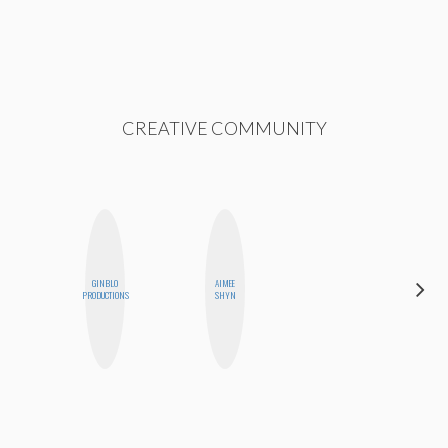
CREATIVE COMMUNITY
HAYLEY
GINBLO
AIMEE
MARIE
PRODUCTIONS
SHYN
NORMAN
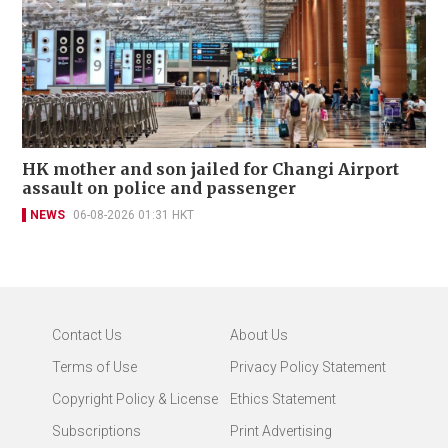
HK mother and son jailed for Changi Airport
assault on police and passenger
NEWS
06-08-2026 01:31 HKT
Contact Us
About Us
Terms of Use
Privacy Policy Statement
Copyright Policy & License
Ethics Statement
Subscriptions
Print Advertising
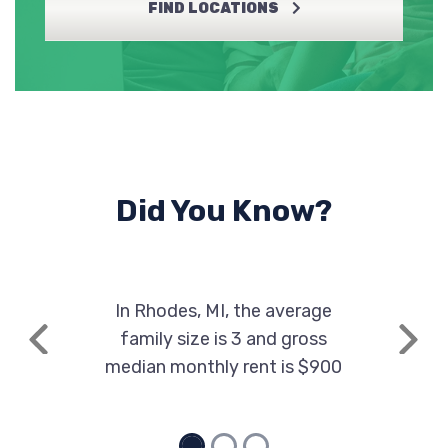
FIND LOCATIONS
Did You Know?
In Rhodes, MI, the average
family size is 3 and gross
Previous
Next
median monthly rent is $900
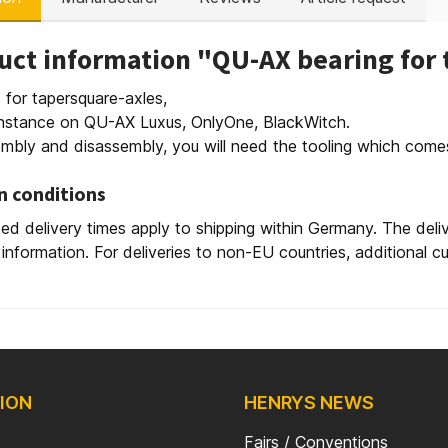
uct information "QU-AX bearing for 
 for tapersquare-axles,
 instance on QU-AX Luxus, OnlyOne, BlackWitch.
mbly and disassembly, you will need the tooling which com
n conditions
ed delivery times apply to shipping within Germany. The deli
 information. For deliveries to non-EU countries, additional 
ION
HENRYS NEWS
Fairs / Conventions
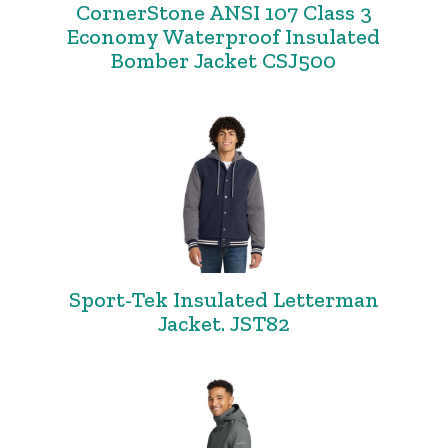
CornerStone ANSI 107 Class 3
Economy Waterproof Insulated
Bomber Jacket CSJ500
Sport-Tek Insulated Letterman
Jacket. JST82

——————————

Action item -> Output the text read from every entry above as a numbered list with one line per item. Skip blank lines and leave the pictures out.

Task output ->
1. CREATIVE COMMUNITY
2. HAYLEY
3. GINBLO
4. AIMEE
5. MARIE
6. PRODUCTIONS
7. SHYN
8. NORMAN
9. HK mother and son jailed for Changi Airport
10. assault on police and passenger
11. NEWS
12. 06-08-2026 01:31 HKT
13. Contact Us
14. About Us
15. Terms of Use
16. Privacy Policy Statement
17. Copyright Policy & License
18. Ethics Statement
19. Subscriptions
20. Print Advertising
21. FIND LOCATIONS
22. Did You Know?
23. In Rhodes, MI, the average
24. family size is 3 and gross
25. Previous
26. Next
27. median monthly rent is $900
28. uct information "QU-AX bearing for 
29.  for tapersquare-axles,
30.  instance on QU-AX Luxus, OnlyOne, BlackWitch.
31. mbly and disassembly, you will need the tooling which com
32. n conditions
33. ed delivery times apply to shipping within Germany. The deli
34.  information. For deliveries to non-EU countries, additional 
35. ION
36. HENRYS NEWS
37. Fairs / Conventions
38. CornerStone ANSI 107 Class 3
39. Economy Waterproof Insulated
40. Bomber Jacket CSJ500
41. Sport-Tek Insulated Letterman
42. Jacket. JST82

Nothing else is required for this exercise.